• _TRY IT_: How many of the lines in the material underneath include the string "different"? State the number only.

Start of Block

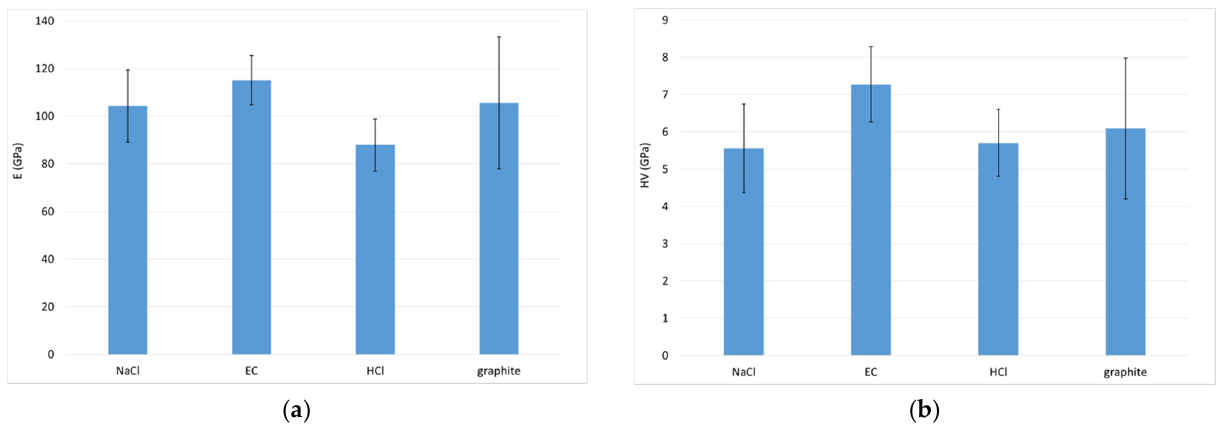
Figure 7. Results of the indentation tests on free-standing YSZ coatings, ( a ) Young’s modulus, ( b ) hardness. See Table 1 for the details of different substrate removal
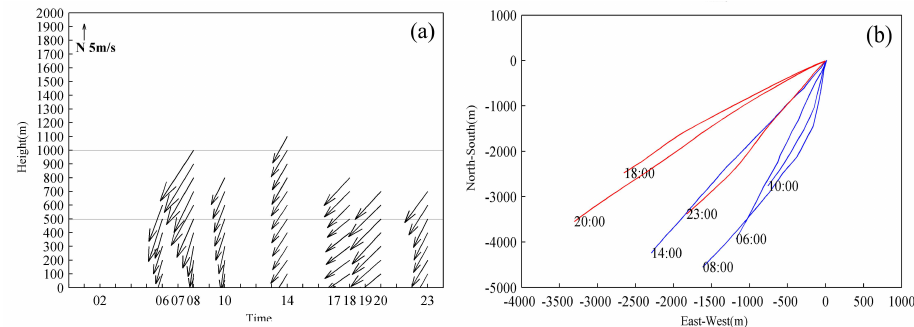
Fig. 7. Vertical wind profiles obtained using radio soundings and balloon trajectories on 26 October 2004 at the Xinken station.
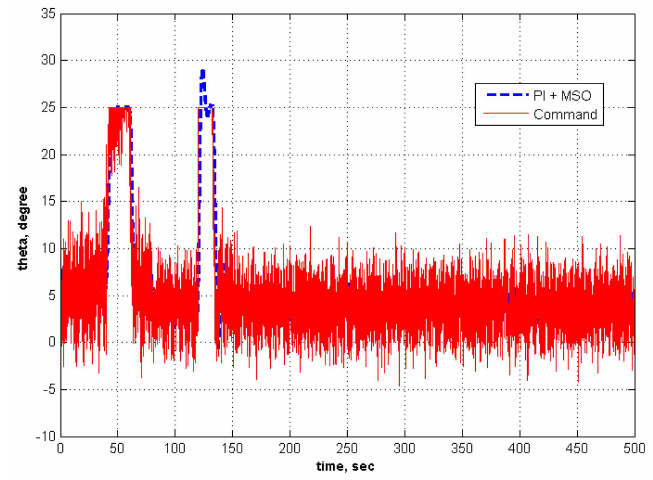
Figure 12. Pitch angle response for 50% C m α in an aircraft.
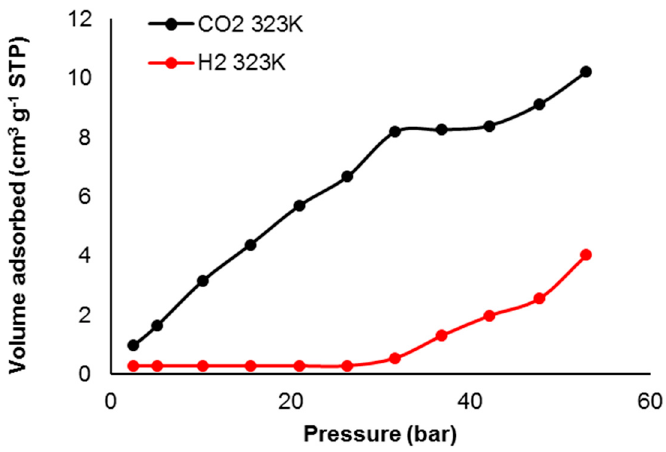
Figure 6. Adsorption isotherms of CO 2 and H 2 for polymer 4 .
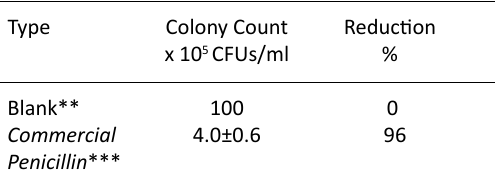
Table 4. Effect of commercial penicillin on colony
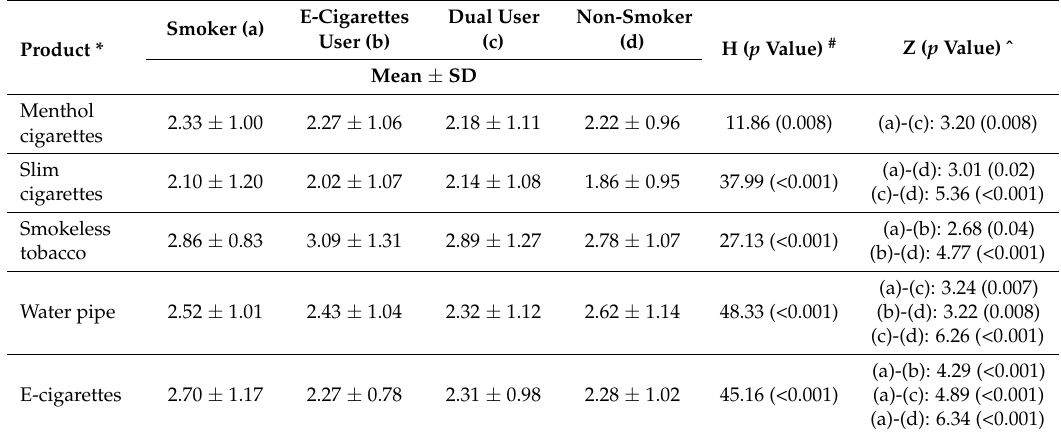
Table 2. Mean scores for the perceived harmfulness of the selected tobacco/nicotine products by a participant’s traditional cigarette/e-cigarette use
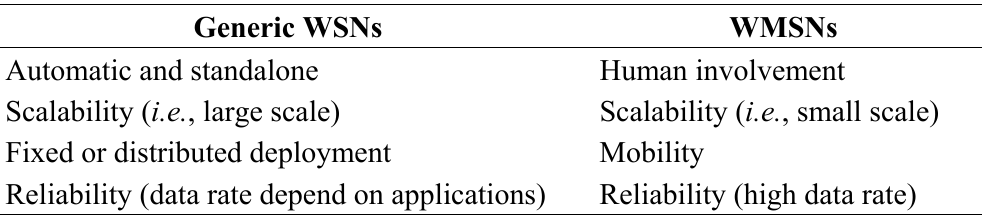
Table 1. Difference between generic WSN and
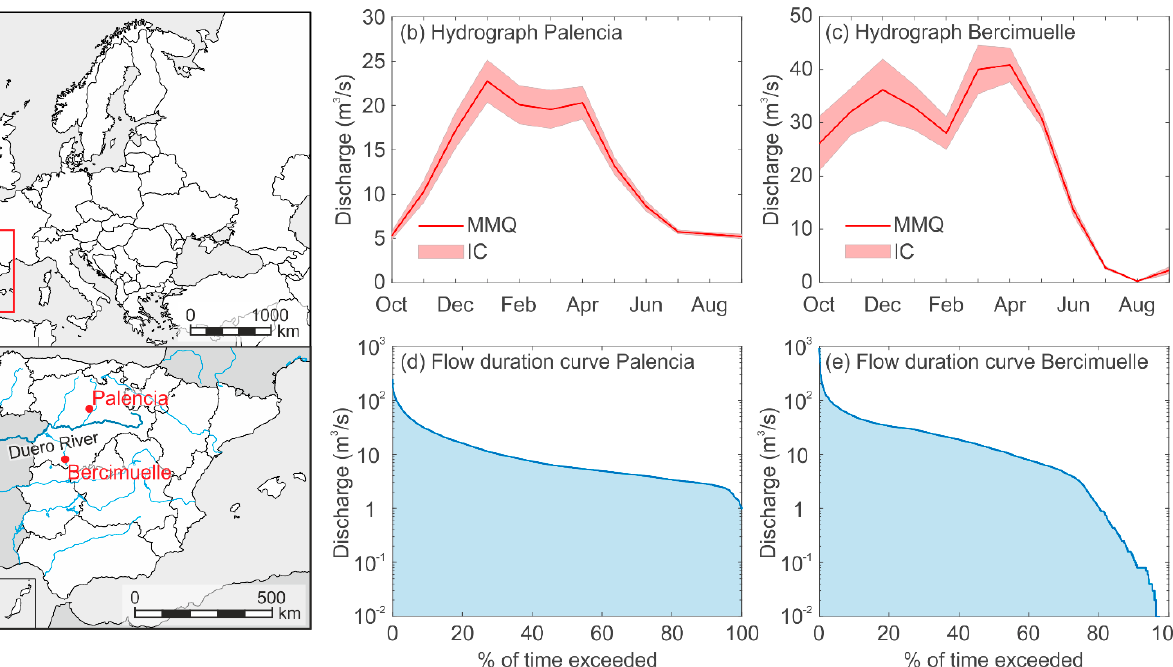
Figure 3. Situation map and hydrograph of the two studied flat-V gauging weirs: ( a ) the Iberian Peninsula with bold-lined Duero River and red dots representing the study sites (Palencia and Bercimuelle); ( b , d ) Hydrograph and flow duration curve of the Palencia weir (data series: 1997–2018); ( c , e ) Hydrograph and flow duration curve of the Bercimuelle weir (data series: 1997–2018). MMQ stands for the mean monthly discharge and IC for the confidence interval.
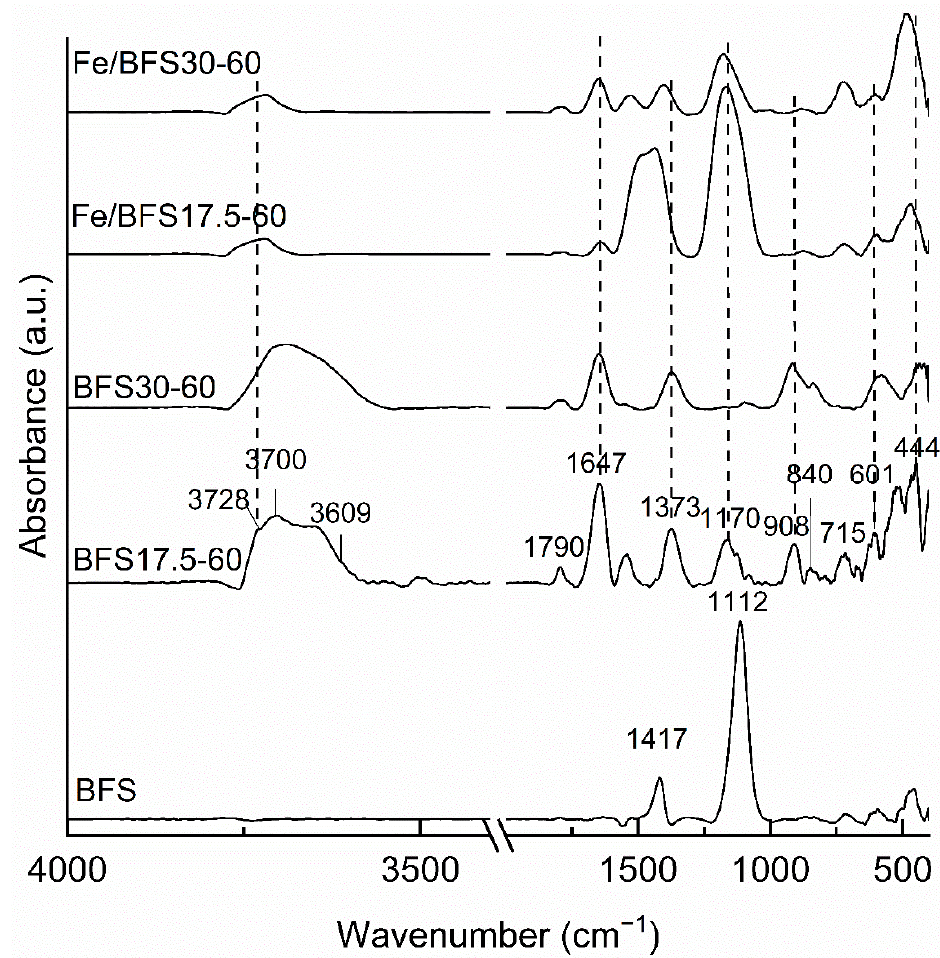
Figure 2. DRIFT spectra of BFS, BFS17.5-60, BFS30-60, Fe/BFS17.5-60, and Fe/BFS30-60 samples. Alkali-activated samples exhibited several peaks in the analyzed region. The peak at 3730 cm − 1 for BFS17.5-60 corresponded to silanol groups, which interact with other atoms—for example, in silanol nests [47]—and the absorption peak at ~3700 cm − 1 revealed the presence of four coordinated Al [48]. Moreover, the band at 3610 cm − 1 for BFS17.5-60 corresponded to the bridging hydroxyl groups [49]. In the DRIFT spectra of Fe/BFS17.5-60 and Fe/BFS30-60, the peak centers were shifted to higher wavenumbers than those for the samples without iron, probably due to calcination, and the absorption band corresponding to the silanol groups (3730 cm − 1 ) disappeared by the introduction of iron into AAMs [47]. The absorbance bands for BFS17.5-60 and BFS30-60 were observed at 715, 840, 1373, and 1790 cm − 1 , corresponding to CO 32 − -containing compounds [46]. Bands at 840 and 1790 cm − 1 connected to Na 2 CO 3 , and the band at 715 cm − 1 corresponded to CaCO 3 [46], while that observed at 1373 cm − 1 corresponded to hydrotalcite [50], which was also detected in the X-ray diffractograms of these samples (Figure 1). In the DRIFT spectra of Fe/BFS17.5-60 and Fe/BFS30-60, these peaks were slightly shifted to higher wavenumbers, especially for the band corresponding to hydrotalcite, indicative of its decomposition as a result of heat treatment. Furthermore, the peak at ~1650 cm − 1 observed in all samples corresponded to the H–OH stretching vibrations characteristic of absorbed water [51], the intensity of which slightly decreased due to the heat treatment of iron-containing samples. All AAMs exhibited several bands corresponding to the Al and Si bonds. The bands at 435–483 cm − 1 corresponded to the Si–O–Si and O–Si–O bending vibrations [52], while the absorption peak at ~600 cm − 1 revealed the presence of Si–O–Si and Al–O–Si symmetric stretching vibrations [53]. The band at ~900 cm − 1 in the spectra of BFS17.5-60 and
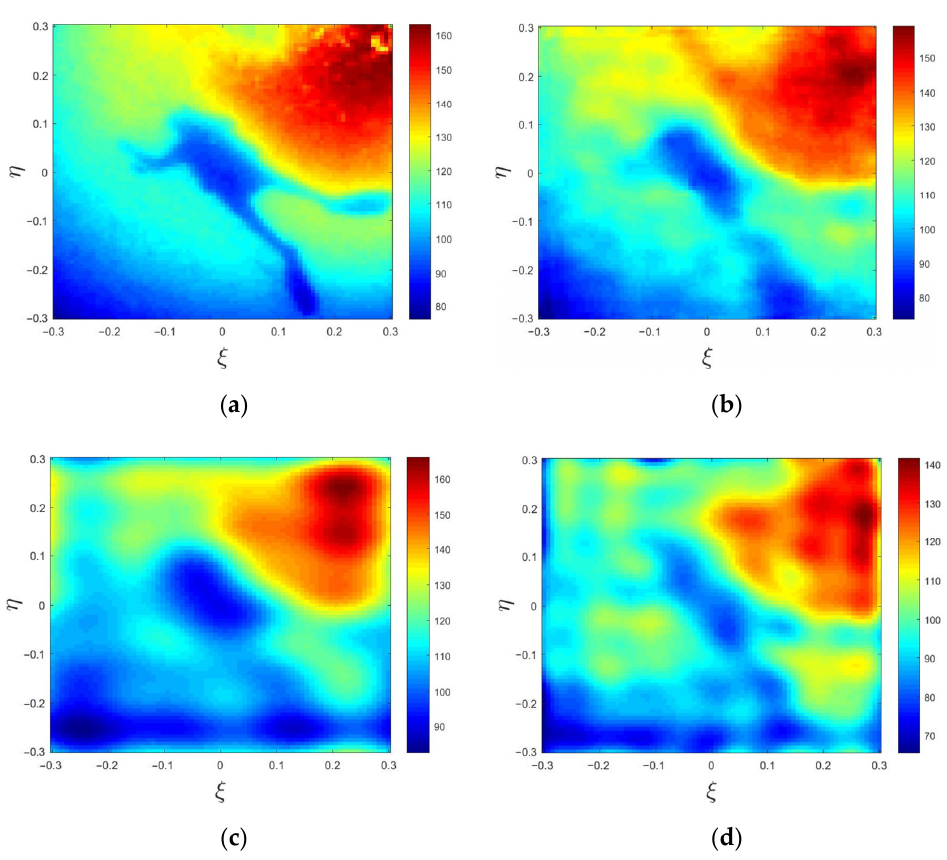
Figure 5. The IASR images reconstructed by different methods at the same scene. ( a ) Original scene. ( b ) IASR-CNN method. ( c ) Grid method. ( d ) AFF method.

End of Block

• _TASK ANSWER_: 2